Collected data entries:
◇ ◇ ◇ ◇

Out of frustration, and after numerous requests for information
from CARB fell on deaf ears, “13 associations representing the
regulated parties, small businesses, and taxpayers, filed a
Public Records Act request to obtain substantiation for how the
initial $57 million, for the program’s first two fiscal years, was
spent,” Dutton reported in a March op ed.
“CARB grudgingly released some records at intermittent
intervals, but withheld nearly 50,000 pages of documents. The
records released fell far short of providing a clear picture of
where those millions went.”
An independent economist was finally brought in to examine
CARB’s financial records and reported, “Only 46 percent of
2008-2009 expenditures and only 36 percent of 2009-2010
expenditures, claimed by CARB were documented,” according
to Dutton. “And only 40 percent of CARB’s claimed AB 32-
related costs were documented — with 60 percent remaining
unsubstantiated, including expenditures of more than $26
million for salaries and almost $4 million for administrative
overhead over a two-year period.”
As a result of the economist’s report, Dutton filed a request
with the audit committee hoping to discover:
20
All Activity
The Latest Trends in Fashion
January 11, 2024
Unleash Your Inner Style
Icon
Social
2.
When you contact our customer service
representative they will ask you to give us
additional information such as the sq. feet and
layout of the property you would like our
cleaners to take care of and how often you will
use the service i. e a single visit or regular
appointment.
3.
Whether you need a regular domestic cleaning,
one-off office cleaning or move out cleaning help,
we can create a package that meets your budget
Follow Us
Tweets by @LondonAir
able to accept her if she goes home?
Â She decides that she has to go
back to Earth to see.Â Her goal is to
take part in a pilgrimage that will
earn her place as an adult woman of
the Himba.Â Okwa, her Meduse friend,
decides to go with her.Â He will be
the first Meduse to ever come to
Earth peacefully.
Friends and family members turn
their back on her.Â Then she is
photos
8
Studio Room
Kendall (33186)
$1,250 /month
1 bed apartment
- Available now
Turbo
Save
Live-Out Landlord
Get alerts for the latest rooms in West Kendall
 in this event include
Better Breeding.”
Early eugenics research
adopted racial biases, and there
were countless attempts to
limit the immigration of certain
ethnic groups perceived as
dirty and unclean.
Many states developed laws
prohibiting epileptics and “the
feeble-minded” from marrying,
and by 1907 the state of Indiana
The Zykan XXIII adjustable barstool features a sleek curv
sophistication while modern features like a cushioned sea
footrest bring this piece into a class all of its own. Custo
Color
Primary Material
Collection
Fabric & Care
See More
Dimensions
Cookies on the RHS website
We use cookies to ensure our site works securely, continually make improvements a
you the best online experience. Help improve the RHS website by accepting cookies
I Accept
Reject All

◇ ◇ ◇ ◇

_JOB_
Reproduce every one of the lines above word for word.

_SOLUTION_
Out of frustration, and after numerous requests for information
from CARB fell on deaf ears, “13 associations representing the
regulated parties, small businesses, and taxpayers, filed a
Public Records Act request to obtain substantiation for how the
initial $57 million, for the program’s first two fiscal years, was
spent,” Dutton reported in a March op ed.
“CARB grudgingly released some records at intermittent
intervals, but withheld nearly 50,000 pages of documents. The
records released fell far short of providing a clear picture of
where those millions went.”
An independent economist was finally brought in to examine
CARB’s financial records and reported, “Only 46 percent of
2008-2009 expenditures and only 36 percent of 2009-2010
expenditures, claimed by CARB were documented,” according
to Dutton. “And only 40 percent of CARB’s claimed AB 32-
related costs were documented — with 60 percent remaining
unsubstantiated, including expenditures of more than $26
million for salaries and almost $4 million for administrative
overhead over a two-year period.”
As a result of the economist’s report, Dutton filed a request
with the audit committee hoping to discover:
20
All Activity
The Latest Trends in Fashion
January 11, 2024
Unleash Your Inner Style
Icon
Social
2.
When you contact our customer service
representative they will ask you to give us
additional information such as the sq. feet and
layout of the property you would like our
cleaners to take care of and how often you will
use the service i. e a single visit or regular
appointment.
3.
Whether you need a regular domestic cleaning,
one-off office cleaning or move out cleaning help,
we can create a package that meets your budget
Follow Us
Tweets by @LondonAir
able to accept her if she goes home?
Â She decides that she has to go
back to Earth to see.Â Her goal is to
take part in a pilgrimage that will
earn her place as an adult woman of
the Himba.Â Okwa, her Meduse friend,
decides to go with her.Â He will be
the first Meduse to ever come to
Earth peacefully.
Friends and family members turn
their back on her.Â Then she is
photos
8
Studio Room
Kendall (33186)
$1,250 /month
1 bed apartment
- Available now
Turbo
Save
Live-Out Landlord
Get alerts for the latest rooms in West Kendall
 in this event include
Better Breeding.”
Early eugenics research
adopted racial biases, and there
were countless attempts to
limit the immigration of certain
ethnic groups perceived as
dirty and unclean.
Many states developed laws
prohibiting epileptics and “the
feeble-minded” from marrying,
and by 1907 the state of Indiana
The Zykan XXIII adjustable barstool features a sleek curv
sophistication while modern features like a cushioned sea
footrest bring this piece into a class all of its own. Custo
Color
Primary Material
Collection
Fabric & Care
See More
Dimensions
Cookies on the RHS website
We use cookies to ensure our site works securely, continually make improvements a
you the best online experience. Help improve the RHS website by accepting cookies
I Accept
Reject All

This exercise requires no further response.